The gut microbiome regulates host immunity, barrier function, and inflammatory processes. While many studies have identified individual taxa associated with disease, they often overlook higher-order dependencies within microbial communities. We present a methodology that combines information-theoretic feature selection and machine learning to identify taxa whose predictive relevance may depend on synergy with other community members.

We apply this framework to data from the American Gut Project, focusing on the presence or absence of self-reported food allergy. Taxonomic profiles were normalised and binarised using two thresholding strategies.
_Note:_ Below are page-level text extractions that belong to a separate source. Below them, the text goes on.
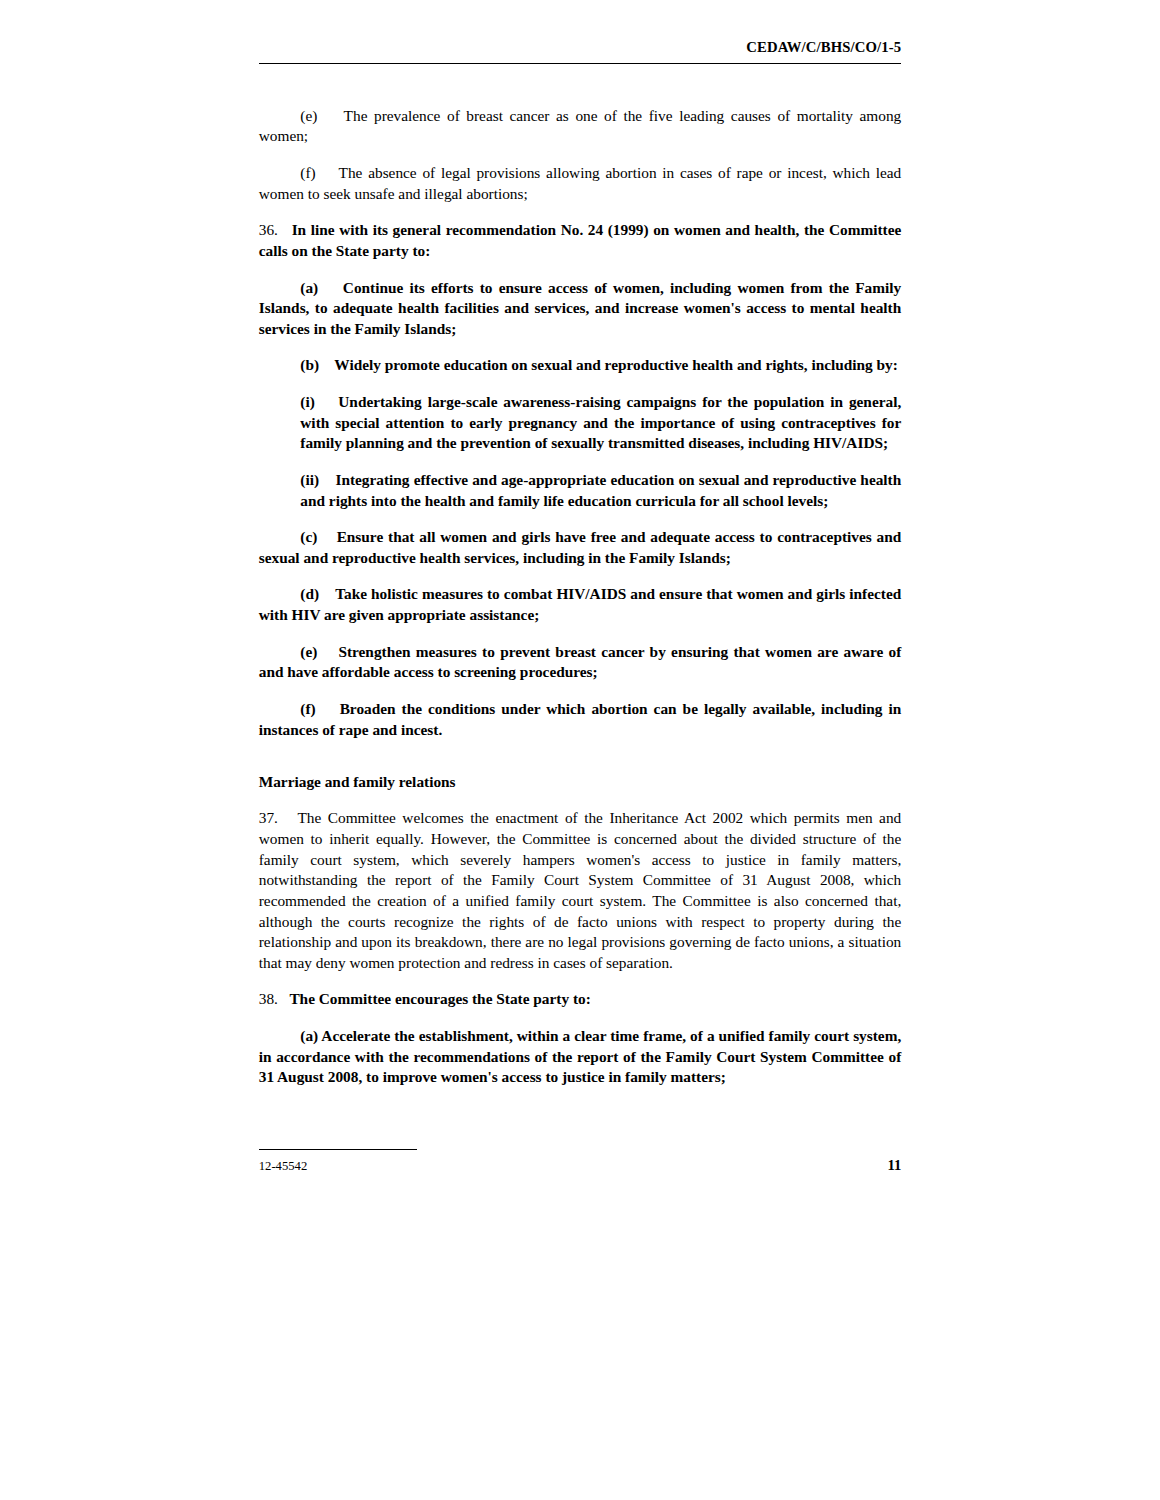CEDAW/C/BHS/CO/1-5
(e) The prevalence of breast cancer as one of the five leading causes of mortality among women;
(f) The absence of legal provisions allowing abortion in cases of rape or incest, which lead women to seek unsafe and illegal abortions;
36. In line with its general recommendation No. 24 (1999) on women and health, the Committee calls on the State party to:
(a) Continue its efforts to ensure access of women, including women from the Family Islands, to adequate health facilities and services, and increase women's access to mental health services in the Family Islands;
(b) Widely promote education on sexual and reproductive health and rights, including by:
(i) Undertaking large-scale awareness-raising campaigns for the population in general, with special attention to early pregnancy and the importance of using contraceptives for family planning and the prevention of sexually transmitted diseases, including HIV/AIDS;
(ii) Integrating effective and age-appropriate education on sexual and reproductive health and rights into the health and family life education curricula for all school levels;
(c) Ensure that all women and girls have free and adequate access to contraceptives and sexual and reproductive health services, including in the Family Islands;
(d) Take holistic measures to combat HIV/AIDS and ensure that women and girls infected with HIV are given appropriate assistance;
(e) Strengthen measures to prevent breast cancer by ensuring that women are aware of and have affordable access to screening procedures;
(f) Broaden the conditions under which abortion can be legally available, including in instances of rape and incest.
Marriage and family relations
37. The Committee welcomes the enactment of the Inheritance Act 2002 which permits men and women to inherit equally. However, the Committee is concerned about the divided structure of the family court system, which severely hampers women's access to justice in family matters, notwithstanding the report of the Family Court System Committee of 31 August 2008, which recommended the creation of a unified family court system. The Committee is also concerned that, although the courts recognize the rights of de facto unions with respect to property during the relationship and upon its breakdown, there are no legal provisions governing de facto unions, a situation that may deny women protection and redress in cases of separation.
38. The Committee encourages the State party to:
(a) Accelerate the establishment, within a clear time frame, of a unified family court system, in accordance with the recommendations of the report of the Family Court System Committee of 31 August 2008, to improve women's access to justice in family matters;
12-45542 11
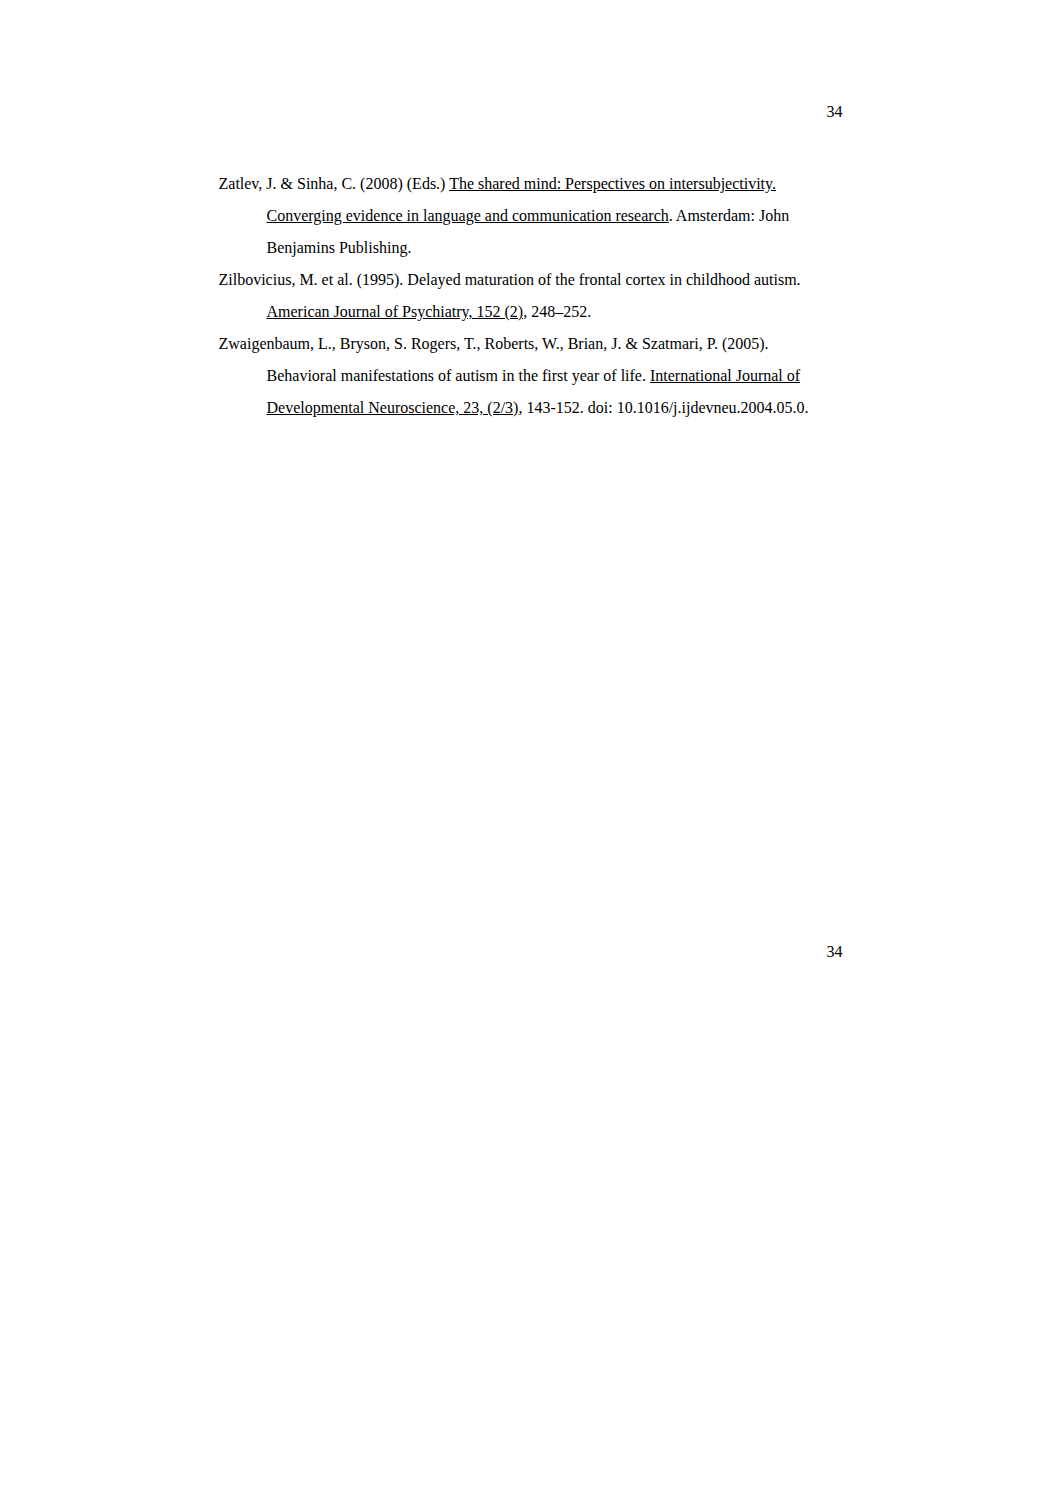34
Zatlev, J. & Sinha, C. (2008) (Eds.) The shared mind: Perspectives on intersubjectivity. Converging evidence in language and communication research. Amsterdam: John Benjamins Publishing.
Zilbovicius, M. et al. (1995). Delayed maturation of the frontal cortex in childhood autism. American Journal of Psychiatry, 152 (2), 248–252.
Zwaigenbaum, L., Bryson, S. Rogers, T., Roberts, W., Brian, J. & Szatmari, P. (2005). Behavioral manifestations of autism in the first year of life. International Journal of Developmental Neuroscience, 23, (2/3), 143-152. doi: 10.1016/j.ijdevneu.2004.05.0.
34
After quality filtering, the dataset included samples from 1694 healthy and 1847 allergic individuals. We used the Multi-Dimensional Feature Selection (MDFS) algorithm to evaluate information gain in both univariate (1D) and pairwise (2D) settings. As a baseline, we performed U-tests to identify taxa with significantly different abundances between groups. Predictive models were built using Random Forest classifiers trained separately on features selected via each method.

MDFS outperformed the U-test in both sensitivity and robustness. Fifteen taxa were consistently selected by all methods, while MDFS variants uniquely recovered 42. The 2D analysis revealed 18 taxa that carried no predictive value alone but contributed significant information in combination with others, suggesting synergistic structure. Conventional univariate approaches would have overlooked these taxa.

The results demonstrate the utility of synergy-aware feature selection for capturing complex, non-additive associations in microbial communities. Similar patterns observed across other cohorts indicate the potential generalizability of this approach.